» Record extracts:
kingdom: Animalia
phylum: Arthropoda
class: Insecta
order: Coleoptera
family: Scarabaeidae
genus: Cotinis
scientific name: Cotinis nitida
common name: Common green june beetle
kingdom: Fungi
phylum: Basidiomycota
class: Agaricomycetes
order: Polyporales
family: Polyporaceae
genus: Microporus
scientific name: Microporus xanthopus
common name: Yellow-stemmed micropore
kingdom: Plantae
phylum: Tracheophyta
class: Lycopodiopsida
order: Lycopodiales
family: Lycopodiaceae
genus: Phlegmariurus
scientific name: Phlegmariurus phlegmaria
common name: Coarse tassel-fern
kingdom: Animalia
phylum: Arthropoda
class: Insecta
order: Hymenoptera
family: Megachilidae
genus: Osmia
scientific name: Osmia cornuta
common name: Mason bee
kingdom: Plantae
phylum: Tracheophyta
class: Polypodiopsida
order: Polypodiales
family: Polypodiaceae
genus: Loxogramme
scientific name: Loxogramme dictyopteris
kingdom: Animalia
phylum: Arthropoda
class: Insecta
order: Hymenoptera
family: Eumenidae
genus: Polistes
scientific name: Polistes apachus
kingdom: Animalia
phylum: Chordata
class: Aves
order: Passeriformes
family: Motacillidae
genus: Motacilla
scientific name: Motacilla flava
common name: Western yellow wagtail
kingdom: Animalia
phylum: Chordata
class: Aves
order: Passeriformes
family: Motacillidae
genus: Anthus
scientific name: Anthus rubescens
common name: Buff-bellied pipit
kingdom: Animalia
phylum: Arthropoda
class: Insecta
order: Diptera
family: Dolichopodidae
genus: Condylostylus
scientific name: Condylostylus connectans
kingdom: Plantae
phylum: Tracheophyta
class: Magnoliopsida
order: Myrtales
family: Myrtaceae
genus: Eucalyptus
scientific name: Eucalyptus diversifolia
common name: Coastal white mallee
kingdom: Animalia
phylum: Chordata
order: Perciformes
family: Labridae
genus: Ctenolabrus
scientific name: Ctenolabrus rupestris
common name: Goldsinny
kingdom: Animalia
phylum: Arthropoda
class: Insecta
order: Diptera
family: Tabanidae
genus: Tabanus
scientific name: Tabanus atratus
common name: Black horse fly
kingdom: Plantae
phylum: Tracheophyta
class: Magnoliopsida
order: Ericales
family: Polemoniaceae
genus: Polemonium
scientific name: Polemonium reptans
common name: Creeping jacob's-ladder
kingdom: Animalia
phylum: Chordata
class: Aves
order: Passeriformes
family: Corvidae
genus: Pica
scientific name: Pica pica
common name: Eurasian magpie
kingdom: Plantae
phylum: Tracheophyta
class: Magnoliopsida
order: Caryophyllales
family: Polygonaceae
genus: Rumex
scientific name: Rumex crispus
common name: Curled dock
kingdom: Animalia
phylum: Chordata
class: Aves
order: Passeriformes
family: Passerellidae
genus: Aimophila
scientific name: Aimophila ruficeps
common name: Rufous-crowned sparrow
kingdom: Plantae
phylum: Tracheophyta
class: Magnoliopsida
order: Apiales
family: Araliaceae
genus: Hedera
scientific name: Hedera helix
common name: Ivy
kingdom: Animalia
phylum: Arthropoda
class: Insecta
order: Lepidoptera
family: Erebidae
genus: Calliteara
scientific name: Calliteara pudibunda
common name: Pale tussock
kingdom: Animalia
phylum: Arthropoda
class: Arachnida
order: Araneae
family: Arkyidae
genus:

» The exercise:
Set down every line of the entries above without changing a word, from the first entry through the last.

» Output:
kingdom: Animalia
phylum: Arthropoda
class: Insecta
order: Coleoptera
family: Scarabaeidae
genus: Cotinis
scientific name: Cotinis nitida
common name: Common green june beetle
kingdom: Fungi
phylum: Basidiomycota
class: Agaricomycetes
order: Polyporales
family: Polyporaceae
genus: Microporus
scientific name: Microporus xanthopus
common name: Yellow-stemmed micropore
kingdom: Plantae
phylum: Tracheophyta
class: Lycopodiopsida
order: Lycopodiales
family: Lycopodiaceae
genus: Phlegmariurus
scientific name: Phlegmariurus phlegmaria
common name: Coarse tassel-fern
kingdom: Animalia
phylum: Arthropoda
class: Insecta
order: Hymenoptera
family: Megachilidae
genus: Osmia
scientific name: Osmia cornuta
common name: Mason bee
kingdom: Plantae
phylum: Tracheophyta
class: Polypodiopsida
order: Polypodiales
family: Polypodiaceae
genus: Loxogramme
scientific name: Loxogramme dictyopteris
kingdom: Animalia
phylum: Arthropoda
class: Insecta
order: Hymenoptera
family: Eumenidae
genus: Polistes
scientific name: Polistes apachus
kingdom: Animalia
phylum: Chordata
class: Aves
order: Passeriformes
family: Motacillidae
genus: Motacilla
scientific name: Motacilla flava
common name: Western yellow wagtail
kingdom: Animalia
phylum: Chordata
class: Aves
order: Passeriformes
family: Motacillidae
genus: Anthus
scientific name: Anthus rubescens
common name: Buff-bellied pipit
kingdom: Animalia
phylum: Arthropoda
class: Insecta
order: Diptera
family: Dolichopodidae
genus: Condylostylus
scientific name: Condylostylus connectans
kingdom: Plantae
phylum: Tracheophyta
class: Magnoliopsida
order: Myrtales
family: Myrtaceae
genus: Eucalyptus
scientific name: Eucalyptus diversifolia
common name: Coastal white mallee
kingdom: Animalia
phylum: Chordata
order: Perciformes
family: Labridae
genus: Ctenolabrus
scientific name: Ctenolabrus rupestris
common name: Goldsinny
kingdom: Animalia
phylum: Arthropoda
class: Insecta
order: Diptera
family: Tabanidae
genus: Tabanus
scientific name: Tabanus atratus
common name: Black horse fly
kingdom: Plantae
phylum: Tracheophyta
class: Magnoliopsida
order: Ericales
family: Polemoniaceae
genus: Polemonium
scientific name: Polemonium reptans
common name: Creeping jacob's-ladder
kingdom: Animalia
phylum: Chordata
class: Aves
order: Passeriformes
family: Corvidae
genus: Pica
scientific name: Pica pica
common name: Eurasian magpie
kingdom: Plantae
phylum: Tracheophyta
class: Magnoliopsida
order: Caryophyllales
family: Polygonaceae
genus: Rumex
scientific name: Rumex crispus
common name: Curled dock
kingdom: Animalia
phylum: Chordata
class: Aves
order: Passeriformes
family: Passerellidae
genus: Aimophila
scientific name: Aimophila ruficeps
common name: Rufous-crowned sparrow
kingdom: Plantae
phylum: Tracheophyta
class: Magnoliopsida
order: Apiales
family: Araliaceae
genus: Hedera
scientific name: Hedera helix
common name: Ivy
kingdom: Animalia
phylum: Arthropoda
class: Insecta
order: Lepidoptera
family: Erebidae
genus: Calliteara
scientific name: Calliteara pudibunda
common name: Pale tussock
kingdom: Animalia
phylum: Arthropoda
class: Arachnida
order: Araneae
family: Arkyidae
genus:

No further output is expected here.